My post showing that ||2|| has the universal property of the interval
(judgementally for the first order equations and propositional for the
second order equations) was in this thread, back in July:
https://groups.google.com/forum/#!topic/homotopytypetheory/KyJZKbbr1SM
The proof is easy and short. The only trick is to come up with a
suitable proposition to work with.
Assume a type two with points 0,1:2, and let ||-|| denote the
(-1)-truncation.
Define I = ||2||, and let seg : |0| = |1| the path arising from the
definition of ||-|| (I call it the "truncation path").
The end-points of I are taken to be |0| and |1|, of course.
Given points x0,x1:X and a path p:x0=x1, we wish to build g:I->X such
that g|0|=x0 and g|1|=x1 (judgementally), and ap g seg = p
(propositionally).
The trouble is that X is not assumed to be a proposition, and hence
the recursion principle for ||-|| can't be used.
So work instead with paths-from x0, i.e. Sigma(x:X).x0=x, which is a
proposition.
Now define f:2->paths-from x0 by
f 0 = (x0, refl)
f 1 = (x1, p)
By the recursion principle for ||-||, f "extends" to
g':||2||->paths-from x0.
Now define g:||2||->X to be g' composed with the first projection,
which I call "endpoint" in this discussion.
You can check that g|0|=x0 and g|1|=x1 judgementally, by simply
expanding the definitions (or with Agda, as the proof refl is accepted).
The proof that ap g seg = p is equally easy. It suffices to consider
x0,x1 the same, say x, and p=refl x, in a proof by induction.
We have, in this case,
ap g' seg = refl (x,refl x),
using the fact that ||2|| is an proposition and hence an set.
Applying the first projection (called "end-point") to this path, we
get
ap end-point (ap g' seg) = ap end-point (refl (x,refl x)),
Now the lhs is equal to
ap (end-point o g') seg
and in turn, by the definition of g, to
ap g seg.
And the rhs is refl by the definition of ap. Putting this together, we get
ap g seg = refl
and our proof by induction is complete. Q.E.D.
Moreover, it is known that recursion on I gives induction.

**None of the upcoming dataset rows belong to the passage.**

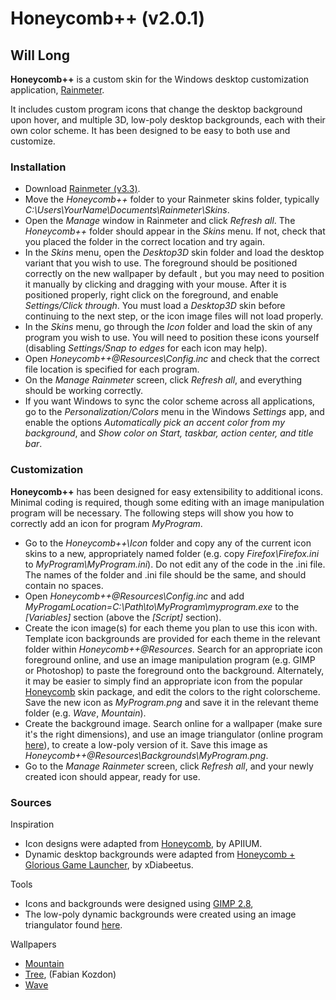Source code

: # Honeycomb++ (v2.0.1)
## Will Long

**Honeycomb++** is a custom skin for the Windows desktop customization application, [Rainmeter](http://rainmeter.net/cms/).

It includes custom program icons that change the desktop background upon hover, and multiple 3D, low-poly desktop backgrounds, each with their own color scheme. It has been designed to be easy to both use and customize.

### Installation
- Download [Rainmeter (v3.3)](https://www.rainmeter.net/).
- Move the *Honeycomb++* folder to your Rainmeter skins folder, typically *C:\Users\YourName\Documents\Rainmeter\Skins*.
- Open the *Manage* window in Rainmeter and click *Refresh all*. The *Honeycomb++* folder should appear in the *Skins* menu. If not, check that you placed the folder in the correct location and try again.
- In the *Skins* menu, open the *Desktop3D* skin folder and load the desktop variant that you wish to use. The foreground should be positioned correctly on the new wallpaper by default , but you may need to position it manually by clicking and dragging with your mouse. After it is positioned properly, right click on the foreground, and enable *Settings/Click through*. You must load a *Desktop3D* skin before continuing to the next step, or the icon image files will not load properly.
- In the *Skins* menu, go through the *Icon* folder and load the skin of any program you wish to use. You will need to position these icons yourself (disabling *Settings/Snap to edges* for each icon may help). 
- Open *Honeycomb++\@Resources\Config.inc* and check that the correct file location is specified for each program.
- On the *Manage Rainmeter* screen, click *Refresh all*, and everything should be working correctly.
- If you want Windows to sync the color scheme across all applications, go to the *Personalization/Colors* menu in the Windows *Settings* app, and enable the options *Automatically pick an accent color from my background*, and *Show color on Start, taskbar, action center, and title bar*.

### Customization
**Honeycomb++** has been designed for easy extensibility to additional icons. Minimal coding is required, though some editing with an image manipulation program will be necessary. The following steps will show you how to correctly add an icon for program *MyProgram*.
- Go to the *Honeycomb++\Icon* folder and copy any of the current icon skins to a new, appropriately named folder (e.g. copy *Firefox\Firefox.ini* to *MyProgram\MyProgram.ini*). Do not edit any of the code in the .ini file. The names of the folder and .ini file should be the same, and should contain no spaces.
- Open *Honeycomb++\@Resources\Config.inc* and add *MyProgamLocation=C:\Path\to\MyProgram\myprogram.exe* to the *[Variables]* section (above the *[Script]* section).
- Create the icon image(s) for each theme you plan to use this icon with. Template icon backgrounds are provided for each theme in the relevant folder within *Honeycomb++\@Resources*. Search for an appropriate icon foreground online, and use an image manipulation program (e.g. GIMP or Photoshop) to paste the foreground onto the background. Alternately, it may be easier to simply find an appropriate icon from the popular [Honeycomb](http://apiium.deviantart.com/art/Honeycomb-467211707) skin package, and edit the colors to the right colorscheme. Save the new icon as *MyProgram.png* and save it in the relevant theme folder (e.g. *Wave*, *Mountain*).
- Create the background image. Search online for a wallpaper (make sure it's the right dimensions), and use an image triangulator (online program [here](https://snorpey.github.io/triangulation/)), to create a low-poly version of it. Save this image as *Honeycomb++\@Resources\Backgrounds\MyProgram.png*.
- Go to the *Manage Rainmeter* screen, click *Refresh all*, and your newly created icon should appear, ready for use.

### Sources
Inspiration
- Icon designs were adapted from [Honeycomb](http://apiium.deviantart.com/art/Honeycomb-467211707), by APIIUM.
- Dynamic desktop backgrounds were adapted from [Honeycomb + Glorious Game Launcher](http://xdiabeetus.deviantart.com/art/Honeycomb-Glorious-Game-Launcher-Example-548266891), by xDiabeetus. 

Tools
- Icons and backgrounds were designed using [GIMP 2.8](https://www.gimp.org/),
- The low-poly dynamic backgrounds were created using an image triangulator found [here](https://snorpey.github.io/triangulation/).

Wallpapers
- [Mountain](https://i.imgur.com/j0fiVnM.png)
- [Tree](https://www.behance.net/gallery/Spring-Low-Poly/10840269), (Fabian Kozdon)
- [Wave](https://www.reddit.com/r/backgrounds/comments/2b7iz1/lowpoly_the_great_wave_off_kanagawa/)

However, as
far as I know, it doesn't give it judgementally. Hence in the Agda
file I also include a proof that the induction principle for the
interval does hold judgementally if we take I=||2||.
Additionally, the above proof technique can be used to show that if a
function f:X->Y factors through |-|:X->||X||, then we can find a
judgemental factorization. Also in that file. Nicolai then used this
to define his mysterious pseudo-inverse of |-|:X->||X||.
To conclude, here is an observation. We discussed constancy (many
times) in this list.
Mike's definition is that f:X->Y is constant iff we are in possession
of y:Y such that f=\lambda x.y. Let's adopt this terminology. (In the
Agda file I call this "constant-valued".)
It is easy to see that f:X->Y has a factor through |-|:X->||X|| iff
||X||->constant f.
Martin